13 - 0.5671432904097838729999686622103555497538157871865125081351310792230457930866845666932194469617522946

14 - 0.5671432904097838729999686622103555497538157871865125081351310792230457930866845666932194469617522946

15 - 0.5671432904097838729999686622103555497538157871865125081351310792230457930866845666932194469617522946

16 - 0.5671432904097838729999686622103555497538157871865125081351310792230457930866845666932194469617522946

17 - 0.5671432904097838729999686622103555497538157871865125081351310792230457930866845666932194469617522946

18 - 0.5671432904097838729999686622103555497538157871865125081351310792230457930866845666932194469617522946

19 - 0.5671432904097838729999686622103555497538157871865125081351310792230457930866845666932194469617522946

20 - 0.5671432904097838729999686622103555497538157871865125081351310792230457930866845666932194469617522946

0.567143
0.567143

RUN SUCCESSFUL (total time: 1s)


Why is the multi-precision float being truncated when being converted to a string? How can I convert from an Boost's multiprecision float to a string without it being truncated?

Answer

Found the solution on my own, I was over-complicating it.
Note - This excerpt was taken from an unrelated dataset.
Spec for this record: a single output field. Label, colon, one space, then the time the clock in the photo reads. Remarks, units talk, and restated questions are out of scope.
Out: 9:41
To convert from a Boost multiprecision float to a string is actually pretty simple:

for(int i = 0; i <= iterations; i++){
    std::string firstStr = wnew.convert_to<std::string>();
    wnew = ((wnew * wnew) + x * exp(-wnew))/(1+wnew);
    std::string secondStr = wnew.convert_to<std::string();
    if(firstStr == secondStr)
        break;
    std::cout << "\n" << i << " - " << wnew << "\n";
}

Using convert_to also revealed the reason why it was not stopping after the 8th iteration. The numbers are actually longer than they were being displayed as, so after each iteration they were all different.